Of course these n-ellipses are not necessarily circles, so just picking the point closest to the center might not work, but might be a good approximation.

You can perhaps do some preprocessing on the 20 points (if those are fixed) to figure out a good partitioning scheme (based on the above information).

Hope that helps.

  • I think there's no need for simulated annealing. A simple hill climbing will do, since there's only one local minimum here. – adamax Jan 06 '11 at 14:45
  • @adam: Yeah, I meant hill climbing actually ( out of touch with those :-)). Thanks, will edit. –  Jan 06 '11 at 18:04
1

If you want to minimize the sum of the squares of the distances (not the sum of the distances), then the point that minimizes that sum is the average of the points in X.

Proof:

sum(squares of distances) = (x-x0)^2 + (y-y0)^2 + (x-x1)^2 + (y-y1)^2 + ... 

d/dx sum(squares of distances) = 2(x-x0) + 2(x-x1) + ... = 2(Nx - x0 - x1 - ...)

the sum is minimized when the derivative is zero, which occurs when Nx = x0+x1+..., so x = (x0+x1+...)/N

The derivative is symmetric around this point, and the function is quadratic, so I'm pretty sure the closest point in Y to this average point is the best.

Minimizing the distances is harder, but I suspect the same algorithm, with more leeway in the set of Ys that you test, would work also.

Keith Randall
  • 22,985
  • 2
  • 35
  • 54
  • I don't think you are using the term sum of squares in the usual way. If we are talking about a valid metric then the distance between any two points will always be greater than or equal to 0. – Samsdram Jan 06 '11 at 01:46
  • I mean the usual sum of squares metric, and it is always >= 0. What makes you think it isn't? – Keith Randall Jan 06 '11 at 02:49
  • My point has more to do with clarity of exposition than math. The OP asked for the point in Y that minimizes the sum of the distances between that point and the points in X. The OP didn't specify a distance metric though, such as the Euclidean norm which you describe as the sum of squares.

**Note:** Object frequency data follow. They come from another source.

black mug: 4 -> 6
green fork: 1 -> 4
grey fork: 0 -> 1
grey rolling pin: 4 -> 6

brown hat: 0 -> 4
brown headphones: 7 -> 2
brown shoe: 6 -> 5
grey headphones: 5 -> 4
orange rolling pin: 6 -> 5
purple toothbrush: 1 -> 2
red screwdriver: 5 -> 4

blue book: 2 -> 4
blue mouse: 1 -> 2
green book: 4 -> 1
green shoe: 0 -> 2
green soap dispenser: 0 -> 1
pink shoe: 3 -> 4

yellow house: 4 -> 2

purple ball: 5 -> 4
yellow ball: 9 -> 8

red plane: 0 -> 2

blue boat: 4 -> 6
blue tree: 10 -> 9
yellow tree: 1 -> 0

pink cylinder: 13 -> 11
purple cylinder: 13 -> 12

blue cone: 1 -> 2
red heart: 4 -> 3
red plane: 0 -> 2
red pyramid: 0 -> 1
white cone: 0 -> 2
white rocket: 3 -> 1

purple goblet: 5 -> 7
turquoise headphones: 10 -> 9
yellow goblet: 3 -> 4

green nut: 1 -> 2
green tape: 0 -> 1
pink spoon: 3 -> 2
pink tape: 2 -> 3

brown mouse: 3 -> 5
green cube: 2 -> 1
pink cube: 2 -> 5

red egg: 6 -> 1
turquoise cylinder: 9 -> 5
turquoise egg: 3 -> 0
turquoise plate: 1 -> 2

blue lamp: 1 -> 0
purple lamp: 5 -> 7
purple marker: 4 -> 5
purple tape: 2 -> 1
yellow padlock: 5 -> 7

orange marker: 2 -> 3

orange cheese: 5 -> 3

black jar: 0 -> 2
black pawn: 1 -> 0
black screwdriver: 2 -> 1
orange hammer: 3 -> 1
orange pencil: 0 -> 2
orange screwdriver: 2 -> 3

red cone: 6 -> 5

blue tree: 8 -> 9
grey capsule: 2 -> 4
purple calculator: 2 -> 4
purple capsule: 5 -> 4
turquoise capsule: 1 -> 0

Suppose though the OP asked for the point in Y that minimized the sum of the squared distance between the point in Y and the points in X. Then the spatial mean wouldn't be a workable solution. – Samsdram Jan 06 '11 at 03:37
  • 1
    In absense of a specified norm, I was assuming the OP meant the Euclidean norm. I am using the square of the Euclidean norm, mostly because the math works out. So I think you have it backwards, the spatial mean works for the square of the Euclidean norm, not the Euclidean norm itself. – Keith Randall Jan 06 '11 at 16:33
1

Because you want the minimal sum of distances I believe that you can reduce the set of points X to its spatial mean. Then you can use a KDTree or some sort of spatial partitioning tree to find the point in Y closest to the spatial mean of X. Using a spatial partitioning tree can save a good bit of work compared to checking all the possible points.

Samsdram
  • 1,615
  • 15
  • 18
0

Excuse me for suggesting brute force. The way the question is posed we do not know where X,Y lie. Suppose X is 30 points, Y is 1000 points. Then for each point of Y sum 30 distances. Altogether 30000 calculations, done in a jiffy. This guarantees a minimum. Finding some "center" of X and choosing the closest Y will be an approximate solution only.

The more interesting question is to find such a point for X alone. ignore Y. For X three points only, the Fermat-Torichelli point solves the problem.